Modified: trunk/doc/design
==============================================================================
--- trunk/doc/design	(original)
+++ trunk/doc/design	Thu Mar 15 09:49:09 2007
@@ -654,10 +654,6 @@
 
 ** Yet to be read, or needing re-reading:
 
-Mark Reinhold.  Cache Performance of Garbage-Collected Programming Languages.
-Ph.D. dissertation, MIT, September 1993.  MIT LCS Technical Report 581.
-http://www.lcs.mit.edu/publications/specpub.php?id=1140
-
 http://java.sun.com/javase/technologies/hotspot/gc/memorymanagement_whitepaper.pdf
     From Sun's Java presentation at FOSDEM 2007.
 
@@ -769,6 +765,37 @@
 
 ** Read:
 
+Mark Reinhold.  Cache Performance of Garbage-Collected Programming Languages.
+Ph.D. dissertation, MIT, September 1993.  MIT LCS Technical Report 581.

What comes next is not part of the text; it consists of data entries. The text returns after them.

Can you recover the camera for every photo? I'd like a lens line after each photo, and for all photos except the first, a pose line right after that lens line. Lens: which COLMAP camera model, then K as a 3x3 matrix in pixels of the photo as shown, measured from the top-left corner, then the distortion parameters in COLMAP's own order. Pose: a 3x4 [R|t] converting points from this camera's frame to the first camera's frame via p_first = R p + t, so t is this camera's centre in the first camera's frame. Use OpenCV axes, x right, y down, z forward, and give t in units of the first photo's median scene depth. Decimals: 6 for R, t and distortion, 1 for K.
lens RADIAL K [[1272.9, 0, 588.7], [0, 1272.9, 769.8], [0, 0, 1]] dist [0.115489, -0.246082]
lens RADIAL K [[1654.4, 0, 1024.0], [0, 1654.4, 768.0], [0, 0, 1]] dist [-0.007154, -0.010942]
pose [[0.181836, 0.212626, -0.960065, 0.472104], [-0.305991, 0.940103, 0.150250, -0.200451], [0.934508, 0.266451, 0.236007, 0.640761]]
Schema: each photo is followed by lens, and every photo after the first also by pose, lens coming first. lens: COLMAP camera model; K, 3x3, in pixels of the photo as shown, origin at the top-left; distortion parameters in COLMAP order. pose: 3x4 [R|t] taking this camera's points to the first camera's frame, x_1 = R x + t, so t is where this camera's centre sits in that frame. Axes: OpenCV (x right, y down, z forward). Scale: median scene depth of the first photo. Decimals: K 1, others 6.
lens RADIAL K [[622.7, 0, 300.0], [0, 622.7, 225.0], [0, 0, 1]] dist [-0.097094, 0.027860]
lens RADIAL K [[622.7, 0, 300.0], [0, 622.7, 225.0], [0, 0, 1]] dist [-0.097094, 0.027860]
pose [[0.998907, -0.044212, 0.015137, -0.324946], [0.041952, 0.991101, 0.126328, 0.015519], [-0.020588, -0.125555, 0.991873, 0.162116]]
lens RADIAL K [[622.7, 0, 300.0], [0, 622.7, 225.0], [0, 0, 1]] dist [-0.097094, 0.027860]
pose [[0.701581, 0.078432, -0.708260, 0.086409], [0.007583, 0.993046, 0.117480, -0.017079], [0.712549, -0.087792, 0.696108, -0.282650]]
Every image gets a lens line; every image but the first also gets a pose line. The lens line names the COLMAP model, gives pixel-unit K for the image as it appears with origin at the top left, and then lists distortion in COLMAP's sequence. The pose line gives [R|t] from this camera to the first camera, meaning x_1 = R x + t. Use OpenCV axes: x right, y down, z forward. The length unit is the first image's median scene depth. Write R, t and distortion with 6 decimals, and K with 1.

+http://www.lcs.mit.edu/publications/specpub.php?id=1140
+
+    An amazingly wonderful thesis of which you need read only the
+    introduction, or maybe to page 9 or 12.  Basically, if you run a
+    Scheme program with no garbage collection at all, using completely
+    new memory at every allocation, you get extremely cache-friendly
+    behavior, given the way modern caches are designed.  So, for
+    example, running the collector frequently enough that the nursery
+    generation fits entirely in cache almost certainly hurts
+    performance, rather than improving it; even if your nursery is
+    infinite, typical Scheme programs will make effective use of the
+    cache.
+
+    I think what this means is that you want to make your nursery as
+    large as possible, as long as it still fits in physical RAM (if
+    the time to access physical memory is compared to the distance
+    from your chair to the bookshelf, then the time required for a
+    single hard drive seek will get you into the next state.)
+
+    This is a bit reminiscent of the way Linux fills up your memory
+    keeping disk contents in the buffer cache: free memory is wasted
+    memory.
+
+    I think this thesis also means that a copying collector should try
+    to leave to-space looking the way from-space did, except without
+    the garbage.  So spending a little complexity to put lists in
+    allocation order, as opposed to breadth-first order, would
+    probably be good.
+
 Olin Shivers.  Control-Flow Analysis of Higher-Order Languages.
 Ph.D. dissertation, Carnegie Mellon University, May 1991.
 Technical Report CMU-CS-91-145, School of Computer Science.